Crawford Temple is CEO of Professional Passport, the UK’s largest independent assessor of payment intermediary compliance. He claims HMRC must be held accountable for umbrella compliance failures
The head of HMRC, Jim Harra, is set to face tough questioning from the Public Accounts Committee next month over the lack of progress on tackling tax avoidance and fraud that is costing the UK economy millions each year. Despite numerous measures implemented to combat tax avoidance, these efforts are clearly falling short. Harra himself has boasted of prosecuting or convicting around 20 promoters of tax avoidance schemes in recent years - a shockingly low number that shows these criminal enterprises are still thriving.
This is especially true in the umbrella company sector that has ballooned since IR35 reforms forced contractors to work through intermediaries. Many so-called umbrella firms are no more than fronts for tax avoidance, tricking contractors into signing up then disappearing without paying taxes. Yet HMRC continues to pursue individual contractors acting in good faith while letting the real criminals behind these schemes off the hook. This flawed, unjust approach must end.

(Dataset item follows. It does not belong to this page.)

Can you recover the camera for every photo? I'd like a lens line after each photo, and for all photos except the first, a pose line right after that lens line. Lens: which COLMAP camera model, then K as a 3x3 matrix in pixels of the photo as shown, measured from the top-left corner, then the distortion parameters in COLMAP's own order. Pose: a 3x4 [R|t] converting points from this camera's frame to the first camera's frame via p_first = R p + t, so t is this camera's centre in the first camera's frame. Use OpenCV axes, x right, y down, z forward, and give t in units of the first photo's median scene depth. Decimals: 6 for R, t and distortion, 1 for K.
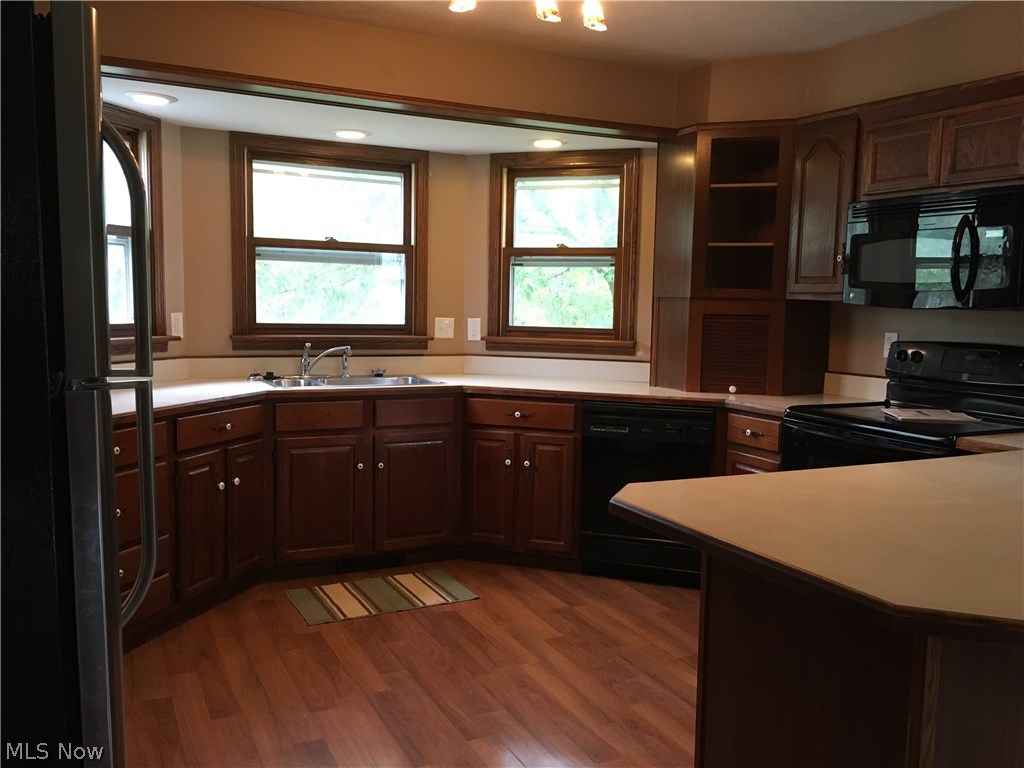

HMRC already has extensive data on contractor payments through Real Time Information (RTI) and Intermediary Reporting that came into effect in 2013 and 2015. These requirements provide HMRC with comprehensive data on payments to contractors that should make identifying tax avoidance schemes straightforward. Yet it appears this data is not being effectively utilised to proactively pinpoint anomalies that would flag illegal behaviour.

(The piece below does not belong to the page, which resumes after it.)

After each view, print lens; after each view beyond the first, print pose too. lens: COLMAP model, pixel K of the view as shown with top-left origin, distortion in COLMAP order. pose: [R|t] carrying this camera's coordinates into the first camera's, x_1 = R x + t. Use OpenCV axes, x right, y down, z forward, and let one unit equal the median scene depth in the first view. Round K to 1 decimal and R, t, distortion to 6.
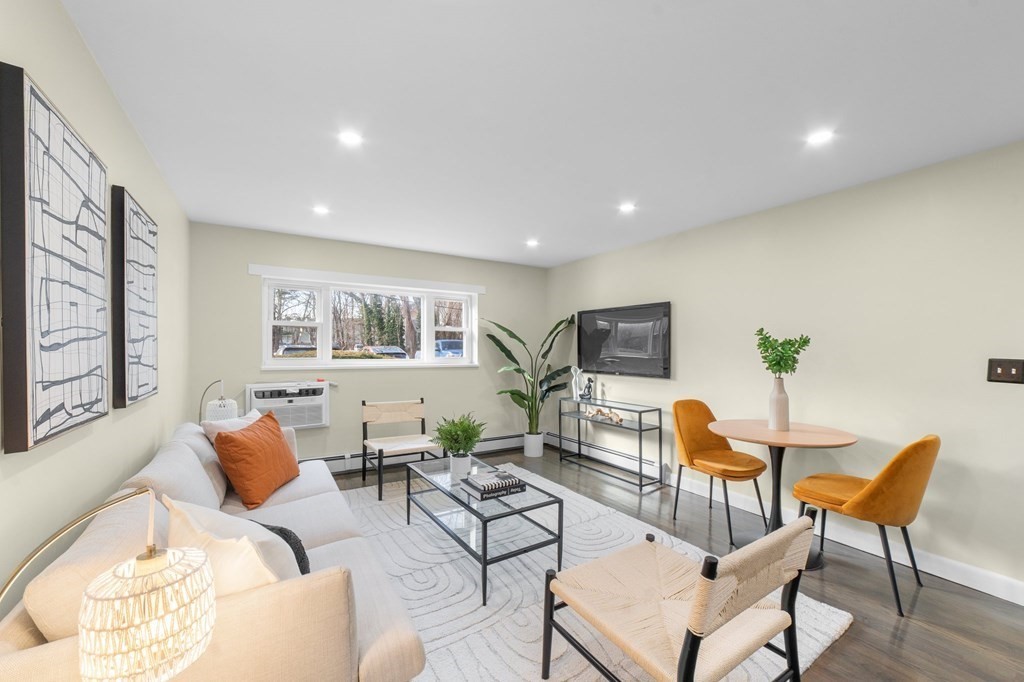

The Public Accounts Committee must challenge HMRC on why this data is not being exploited more effectively. HMRC urgently needs to prioritise developing monitoring tools that cross-check datasets like RTI and Intermediary Reporting. HMRC should be working more closely with the recognised compliance bodies to raise standards and by working together and tapping into the data only then will we be assured of stamping out non-compliance and limiting the access to market for criminals to do business.
Enforcement also needs to be ramped up. HMRC has a broad range of measures that it can use to identify the criminals but they are not working effectively. HMRC’s naming and shaming campaign sees perpetrators disappear from the list after 12 months only to open for business under a new name and seeking to lengthen conviction times for criminals is simply a case of shutting the stable door after the horse has bolted. Once schemes are identified HMRC could close them quickly by applying significant penalties which could become personalised liabilities for those running schemes.
With tax avoidance on the rise, HMRC can no longer drag its heels on compliance. HMRC is failing in its fundamental duty to collect taxes owed and is creating an uneven playing field that punishes compliant businesses and contractors.
The Public Accounts Committee must demand answers from HMRC on improving payment intermediary compliance. HMRC already has the information needed to drastically curb tax avoidance. Until HMRC takes robust action, billions in unpaid taxes will continue leaking from the UK economy each year. The time for excuses is over.